(Directive a) In the listing, take the part that opens with the line containing "family: Lamiaceae" and closes with the last line of the listing. Rewrite that part with "collectors" renamed to "gatherers" and everything else left the same.

──────

[petsc-users] Multigrid coarse grid solver

Thu Apr 27 00:59:02 CDT 2017

On 27 April 2017 at 00:30, Barry Smith <bsmith at mcs.anl.gov> wrote:
>
>   Yes, you asked for LU so it used LU!
>
>    Of course for smaller coarse grids and large numbers of processes this is very inefficient.
>
>    The default behavior for GAMG is probably what you want. In that case it is equivalent to
> -mg_coarse_pc_type bjacobi --mg_coarse_sub_pc_type lu.  But GAMG tries hard to put all the coarse grid degrees
> of freedom on the first process and none on the rest, so you do end up with the exact equivalent of a direct solver.
> Try -ksp_view in that case.
>

Thanks, Barry.

I'm struggling a little to understand the matrix data structure for
the coarse grid. Is it just a mpiaji matrix, with all entries
(usually) on one process?

Is there an options key prefix for the matrix on different levels?
E.g., to turn on a viewer?

If I get GAMG to use more than one process for the coarse grid (a GAMG
setting), can I get a parallel LU (exact) solver to solve it using
only the processes that store parts of the coarse grid matrix?

Related to all this, do the parallel LU solvers internally
re-distribute a matrix over the whole MPI communicator as part of
their re-ordering phase?

Garth

>    There is also -mg_coarse_pc_type redundant -mg_coarse_redundant_pc_type lu. In that case it makes a copy of the coarse matrix on EACH process and each process does its own factorization and solve. This saves one phase of the communication for each V cycle since every process has the entire solution it just grabs from itself the values it needs without communication.

──────

(Directive b) In the mailing-list thread, what happens to the coarse matrix when the option -mg_coarse_pc_type redundant is combined with LU?

──────

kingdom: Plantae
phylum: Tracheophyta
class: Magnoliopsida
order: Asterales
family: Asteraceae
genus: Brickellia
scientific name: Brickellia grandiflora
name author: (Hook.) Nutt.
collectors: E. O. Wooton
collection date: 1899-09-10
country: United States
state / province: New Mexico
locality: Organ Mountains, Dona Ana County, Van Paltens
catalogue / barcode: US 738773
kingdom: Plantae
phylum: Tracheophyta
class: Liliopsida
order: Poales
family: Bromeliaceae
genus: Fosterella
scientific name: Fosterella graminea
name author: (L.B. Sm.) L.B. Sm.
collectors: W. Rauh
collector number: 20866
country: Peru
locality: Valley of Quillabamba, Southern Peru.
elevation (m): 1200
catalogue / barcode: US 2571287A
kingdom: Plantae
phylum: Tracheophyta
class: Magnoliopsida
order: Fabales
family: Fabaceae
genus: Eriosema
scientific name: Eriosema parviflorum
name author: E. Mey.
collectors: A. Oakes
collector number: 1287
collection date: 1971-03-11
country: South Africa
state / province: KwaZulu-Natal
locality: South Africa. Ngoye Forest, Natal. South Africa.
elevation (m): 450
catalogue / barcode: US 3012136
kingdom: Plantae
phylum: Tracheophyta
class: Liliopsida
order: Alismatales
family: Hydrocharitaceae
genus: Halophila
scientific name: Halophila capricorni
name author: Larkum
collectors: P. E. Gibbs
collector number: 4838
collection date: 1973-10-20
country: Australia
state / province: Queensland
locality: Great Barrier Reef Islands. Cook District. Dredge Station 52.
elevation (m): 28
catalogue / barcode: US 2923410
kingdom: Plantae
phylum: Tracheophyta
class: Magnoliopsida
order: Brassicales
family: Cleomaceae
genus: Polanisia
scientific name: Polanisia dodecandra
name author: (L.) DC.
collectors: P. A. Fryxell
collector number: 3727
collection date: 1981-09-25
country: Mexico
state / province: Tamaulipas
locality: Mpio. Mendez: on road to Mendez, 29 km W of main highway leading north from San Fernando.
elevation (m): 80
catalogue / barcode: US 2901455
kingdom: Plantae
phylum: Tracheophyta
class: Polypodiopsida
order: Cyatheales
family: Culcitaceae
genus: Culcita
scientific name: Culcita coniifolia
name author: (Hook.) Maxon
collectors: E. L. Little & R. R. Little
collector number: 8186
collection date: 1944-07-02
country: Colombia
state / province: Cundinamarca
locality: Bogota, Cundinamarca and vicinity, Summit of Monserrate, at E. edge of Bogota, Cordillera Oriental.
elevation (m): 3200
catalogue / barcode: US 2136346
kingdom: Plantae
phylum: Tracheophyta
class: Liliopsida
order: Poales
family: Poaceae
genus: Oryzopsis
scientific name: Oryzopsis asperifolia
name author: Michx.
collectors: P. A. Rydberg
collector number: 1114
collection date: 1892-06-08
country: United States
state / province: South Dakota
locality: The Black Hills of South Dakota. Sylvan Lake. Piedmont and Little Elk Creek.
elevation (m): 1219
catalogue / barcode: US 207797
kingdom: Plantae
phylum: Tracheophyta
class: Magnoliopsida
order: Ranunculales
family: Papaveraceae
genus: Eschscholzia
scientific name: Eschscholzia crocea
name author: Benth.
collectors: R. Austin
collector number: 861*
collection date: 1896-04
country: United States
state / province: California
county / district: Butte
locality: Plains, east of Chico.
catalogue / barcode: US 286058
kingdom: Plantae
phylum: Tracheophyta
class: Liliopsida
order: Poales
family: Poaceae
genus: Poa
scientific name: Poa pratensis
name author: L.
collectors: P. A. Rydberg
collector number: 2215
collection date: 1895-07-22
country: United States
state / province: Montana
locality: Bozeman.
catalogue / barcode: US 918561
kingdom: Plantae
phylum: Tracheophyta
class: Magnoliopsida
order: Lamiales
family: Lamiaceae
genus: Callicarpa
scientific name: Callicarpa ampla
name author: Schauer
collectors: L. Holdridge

──────

(Solution a)
family: Lamiaceae
genus: Callicarpa
scientific name: Callicarpa ampla
name author: Schauer
gatherers: L. Holdridge

(Solution b) A copy of the coarse matrix is made on each process, and each process does its own factorization and solve.